Einer aber stach von Anfang an aus der langsam wachsenden Menge an potenziellen Gruss-Partnern heraus. Ein Herr, ungefähr gleich alt wie ich, mit grauem Haar, stets unterwegs auf einem Herrenvelo, wie sie in den späten Siebzigern gebaut worden sind. Vermutlich ein Dreigänger, schmaler, leicht gekröpfter Lenker, sowas in der Art:
Ebenso an den späten Siebzigern orientiert ist sein Equipment: immer ohne Helm, bei Regen mit gelbem Ölzeug-Poncho. Ganz mein Stil. Sein Kopf allerdings hängt zwischen den Schultern, seine Tretfrequenz ist niedrig, sein Tempo aber hoch. Dazu, und das ist ganz wichtig, macht er ein Gesicht, so missmutig, als ob er zum dreiundneunzigsten Mal in Folge zu einer Vorstellung von Drei Nüsse für Aschenbrödel fahren würde. (Ich weiss gar nicht, was er hat! Auch ich habe den Film schon mehrmals in ganzer Länge gesehen und finde ihn ganz in Ordnung.) Zwei- oder dreimal habe ich ihn gegrüsst, nachdem wir uns zum ersten Mal begegnet sind, und nie einen Gruss von seiner Seite registriert. Danach habe ich es sein lassen. Ich begegne ihm regelmässig ein- bis zweimal die Woche. Mal früher auf meinem Weg, mal später, je nachdem, wie diszipliniert ich beim Frühstück bin. Meist auf einem grossen Feld um die Mitte meiner Fahrt herum.
So viel zum Setting. Und nun zum eigentlichen Velomoment. Letzten Herbst fahre ich mit dem Velo durch sie Stadt und schaue zufällig ins Innere eines VW-Lieferwagens, der mir entgegenkommt. Am Steuer sitzt tatsächlich die Miesmuschel vom Dreigänger! Wir schauen uns an, und vor Überraschung grüsse ich, natürlich zu spät, denn so ein Auto ist innerorts ja gerne mal mit fünfzig Sachen unterwegs.

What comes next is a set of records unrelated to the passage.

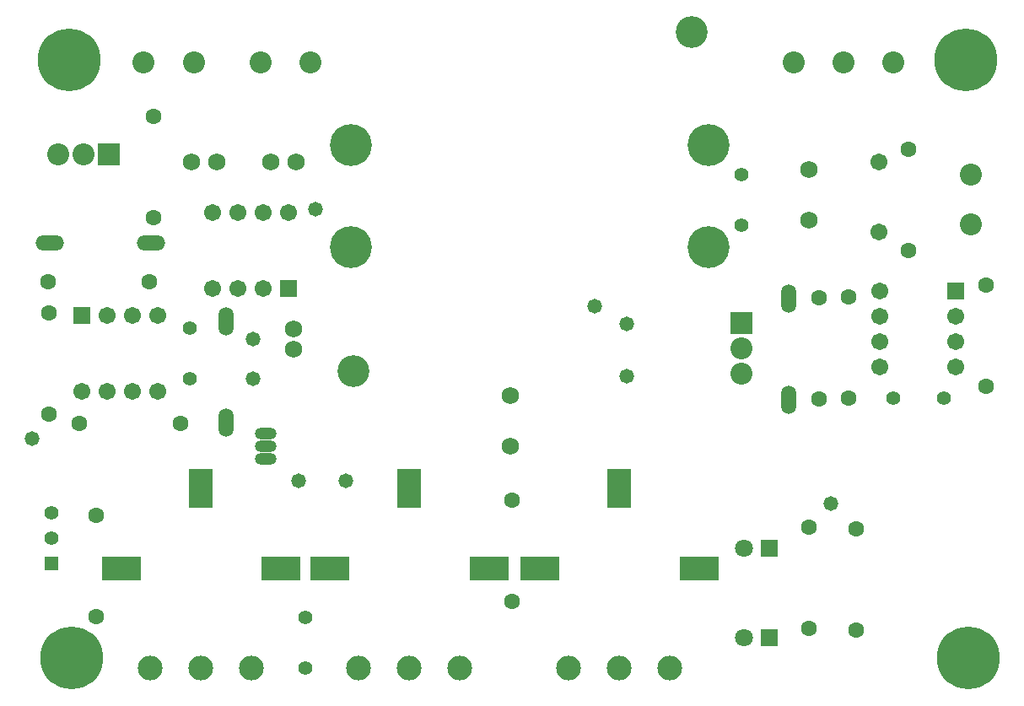
<source format=gts>
G04*
G04 #@! TF.GenerationSoftware,Altium Limited,Altium Designer,18.0.7 (293)*
G04*
G04 Layer_Color=8388736*
%FSLAX43Y43*%
%MOMM*%
G71*
G01*
G75*
%ADD15R,4.013X2.489*%
%ADD16R,2.489X4.013*%
%ADD17R,2.203X2.203*%
%ADD18C,2.203*%
%ADD19O,1.524X2.845*%
%ADD20C,1.727*%
%ADD21C,1.603*%
%ADD22O,2.845X1.524*%
%ADD23C,6.303*%
%ADD24C,1.703*%
%ADD25C,4.203*%
%ADD26O,2.203X1.203*%
%ADD27O,2.203X1.203*%
%ADD28R,2.203X2.203*%
%ADD29C,1.403*%
%ADD30R,1.703X1.703*%
%ADD31R,1.703X1.703*%
%ADD32C,2.489*%
%ADD33R,1.803X1.803*%
%ADD34C,1.803*%
%ADD35R,1.403X1.403*%
%ADD36C,1.473*%
%ADD37C,3.203*%
D15*
X10000Y14000D02*
D03*
X26000D02*
D03*
X46920D02*
D03*
X30920D02*
D03*
X52000D02*
D03*
X68000D02*
D03*
D16*
X18000Y22000D02*
D03*
X38920D02*
D03*
X60000D02*
D03*
D17*
X8750Y55500D02*
D03*
D18*
X6210D02*
D03*
X3670D02*
D03*
X17259Y64750D02*
D03*
X12250D02*
D03*
X29009D02*
D03*
X24000D02*
D03*
X77491Y64778D02*
D03*
X82500D02*
D03*
X87509D02*
D03*
X72250Y36068D02*
D03*
Y33528D02*
D03*
X95250Y53528D02*
D03*
Y48519D02*
D03*
D19*
X20478Y28578D02*
D03*
Y38738D02*
D03*
X77000Y41028D02*
D03*
Y30868D02*
D03*
D20*
X27250Y38016D02*
D03*
Y35984D02*
D03*
X25000Y54750D02*
D03*
X27540D02*
D03*
X79000Y48920D02*
D03*
Y54000D02*
D03*
X17000Y54750D02*
D03*
X19540D02*
D03*
X49000Y31330D02*
D03*
Y26250D02*
D03*
D21*
X13250Y59330D02*
D03*
Y49170D02*
D03*
X89000Y45920D02*
D03*
Y56080D02*
D03*
X15958Y28528D02*
D03*
X5798D02*
D03*
X80000Y30948D02*
D03*
Y41108D02*
D03*
X83000Y31028D02*
D03*
Y41188D02*
D03*
X96750Y42410D02*
D03*
Y32250D02*
D03*
X2750Y29448D02*
D03*
Y39608D02*
D03*
X12830Y42750D02*
D03*
X2670D02*
D03*
X49250Y10670D02*
D03*
Y20830D02*
D03*
X83750Y17910D02*
D03*
Y7750D02*
D03*
X79000Y7920D02*
D03*
Y18080D02*
D03*
X7500Y19330D02*
D03*
Y9170D02*
D03*
D22*
X2800Y46650D02*
D03*
X12960D02*
D03*
D23*
X4750Y65028D02*
D03*
X5000Y5000D02*
D03*
X94750Y65028D02*
D03*
X95000Y5000D02*
D03*
D24*
X86000Y54750D02*
D03*
Y47750D02*
D03*
X86130Y34158D02*
D03*
Y36698D02*
D03*
Y39238D02*
D03*
Y41778D02*
D03*
X93750Y34158D02*
D03*
Y36698D02*
D03*
Y39238D02*
D03*
X24250Y42028D02*
D03*
X21710D02*
D03*
X19170D02*
D03*
X26790Y49648D02*
D03*
X24250D02*
D03*
X21710D02*
D03*
X19170D02*
D03*
X13687Y31718D02*
D03*
X11147D02*
D03*
X8607D02*
D03*
X6067D02*
D03*
X13687Y39338D02*
D03*
X11147D02*
D03*
X8607D02*
D03*
D25*
X33000Y56500D02*
D03*
X68930D02*
D03*
X33000Y46250D02*
D03*
X68930D02*
D03*
D26*
X24500Y25000D02*
D03*
Y26270D02*
D03*
D27*
Y27540D02*
D03*
D28*
X72250Y38608D02*
D03*
D29*
X72250Y48460D02*
D03*
Y53540D02*
D03*
X92540Y31028D02*
D03*
X87460D02*
D03*
X16878Y32988D02*
D03*
Y38068D02*
D03*
X28500Y9040D02*
D03*
Y3960D02*
D03*
X3000Y19540D02*
D03*
Y17000D02*
D03*
D30*
X93750Y41778D02*
D03*
D31*
X26790Y42028D02*
D03*
X6067Y39338D02*
D03*
D32*
X12920Y4000D02*
D03*
X18000D02*
D03*
X23080D02*
D03*
X44000D02*
D03*
X38920D02*
D03*
X33840D02*
D03*
X54920D02*
D03*
X60000D02*
D03*
X65080D02*
D03*
D33*
X75000Y16000D02*
D03*
Y7000D02*
D03*
D34*
X72460Y16000D02*
D03*
Y7000D02*
D03*
D35*
X3000Y14460D02*
D03*
D36*
X32500Y22750D02*
D03*
X27750D02*
D03*
X81250Y20500D02*
D03*
X23250Y33000D02*
D03*
X29500Y50000D02*
D03*
X1000Y27000D02*
D03*
X23250Y37000D02*
D03*
X57500Y40250D02*
D03*
X60750Y38500D02*
D03*
Y33250D02*
D03*
D37*
X33250Y33778D02*
D03*
X67250Y67778D02*
D03*
M02*

</source>
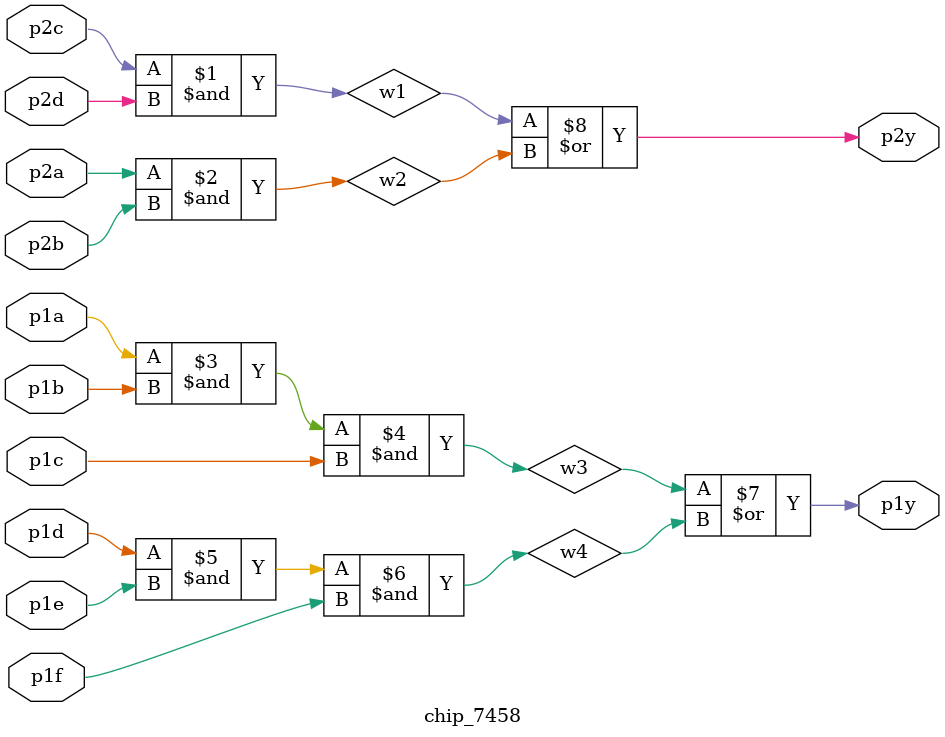
<source format=v>
module chip_7458 (
    input p1a, p1b, p1c, p1d, p1e, p1f,
    output p1y,
    input p2a, p2b, p2c, p2d,
    output p2y
);
    // output of AND gates = input of OR gates
    wire w1, w2, w3, w4;

    // AND gates output
    assign w1 = p2c & p2d;
    assign w2 = p2a & p2b;
    assign w3 = p1a & p1b & p1c;
    assign w4 = p1d & p1e & p1f;

    // final OR gates outputs
    assign p1y = w3 | w4;
    assign p2y = w1 | w2;

endmodule
</source>
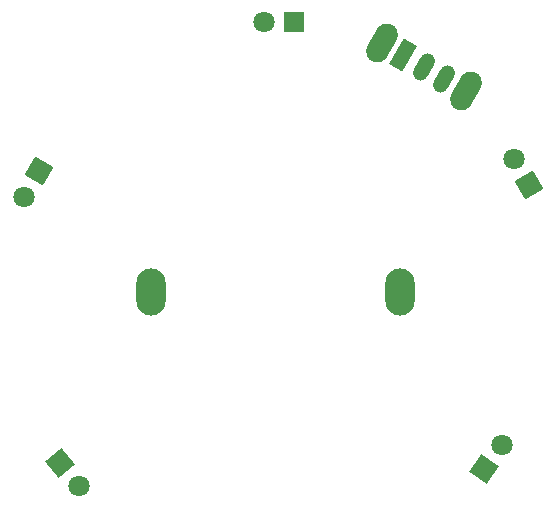
<source format=gbr>
%TF.GenerationSoftware,KiCad,Pcbnew,(6.0.1)*%
%TF.CreationDate,2022-04-19T14:46:11-07:00*%
%TF.ProjectId,Alpenglow_GoldSun_PCB,416c7065-6e67-46c6-9f77-5f476f6c6453,rev?*%
%TF.SameCoordinates,Original*%
%TF.FileFunction,Soldermask,Top*%
%TF.FilePolarity,Negative*%
%FSLAX46Y46*%
G04 Gerber Fmt 4.6, Leading zero omitted, Abs format (unit mm)*
G04 Created by KiCad (PCBNEW (6.0.1)) date 2022-04-19 14:46:11*
%MOMM*%
%LPD*%
G01*
G04 APERTURE LIST*
G04 Aperture macros list*
%AMHorizOval*
0 Thick line with rounded ends*
0 $1 width*
0 $2 $3 position (X,Y) of the first rounded end (center of the circle)*
0 $4 $5 position (X,Y) of the second rounded end (center of the circle)*
0 Add line between two ends*
20,1,$1,$2,$3,$4,$5,0*
0 Add two circle primitives to create the rounded ends*
1,1,$1,$2,$3*
1,1,$1,$4,$5*%
%AMRotRect*
0 Rectangle, with rotation*
0 The origin of the aperture is its center*
0 $1 length*
0 $2 width*
0 $3 Rotation angle, in degrees counterclockwise*
0 Add horizontal line*
21,1,$1,$2,0,0,$3*%
G04 Aperture macros list end*
%ADD10R,1.800000X1.800000*%
%ADD11C,1.800000*%
%ADD12RotRect,1.800000X1.800000X240.000000*%
%ADD13RotRect,1.800000X1.800000X120.000000*%
%ADD14RotRect,1.800000X1.800000X310.000000*%
%ADD15RotRect,1.800000X1.800000X55.000000*%
%ADD16O,2.500000X4.000000*%
%ADD17HorizOval,1.900000X-0.400000X-0.692820X0.400000X0.692820X0*%
%ADD18RotRect,1.300000X2.500000X330.000000*%
%ADD19HorizOval,1.300000X-0.300000X-0.519615X0.300000X0.519615X0*%
G04 APERTURE END LIST*
D10*
%TO.C,D1*%
X153924000Y-66548000D03*
D11*
X151384000Y-66548000D03*
%TD*%
D12*
%TO.C,D2*%
X132334000Y-79121000D03*
D11*
X131064000Y-81320705D03*
%TD*%
D13*
%TO.C,D3*%
X173812200Y-80365600D03*
D11*
X172542200Y-78165895D03*
%TD*%
D14*
%TO.C,D4*%
X134112000Y-103886000D03*
D11*
X135744681Y-105831753D03*
%TD*%
D15*
%TO.C,D5*%
X170053000Y-104394000D03*
D11*
X171509884Y-102313354D03*
%TD*%
D16*
%TO.C,BT1*%
X141859000Y-89408000D03*
X162941000Y-89408000D03*
%TD*%
D17*
%TO.C,SW1*%
X161376347Y-68292000D03*
X168477755Y-72392000D03*
D18*
X163195000Y-69342000D03*
D19*
X164927051Y-70342000D03*
X166659102Y-71342000D03*
%TD*%
M02*

</source>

Ein paar Tage später dann, ich hatte die Begegnung bereits wieder vergessen, kommt mir Miesmuschel wieder auf dem Velo entgegen. Kopf hängend, Gesichtsausdruck Hochnebel-Opfer. Aber dann! Urplötzlich! Fährt Leben in sein Gesicht, und mit strahlender Miene ruft mir zu: „Hast du mich erkannt, im VW-Bus?“ „Ja!“ brülle ich, und vorbei sind wir aneinander. Ich strahlte selber über das ganze Gesicht, bestimmt für fünfzig Meter weit! Er hat mich nicht nur auf dem Radweg wahrgenommen (was ich nicht erwartet hatte), sondern mich sogar im Stadtverkehr wiedererkannt (und sich darüber gefreut)!
Seither grüssen wir uns immer ausnehmend freundlich, als ob wir schon mal zusammen Schafe gehütet oder Pferde gestohlen hätten (ich für meinen Teil wäre da in beiden Fällen totaler Neuling, nebenbei gesagt). Und wer weiss, vielleicht kommen wir ja mal noch so weit! Wozu Velofahren doch alles gut ist.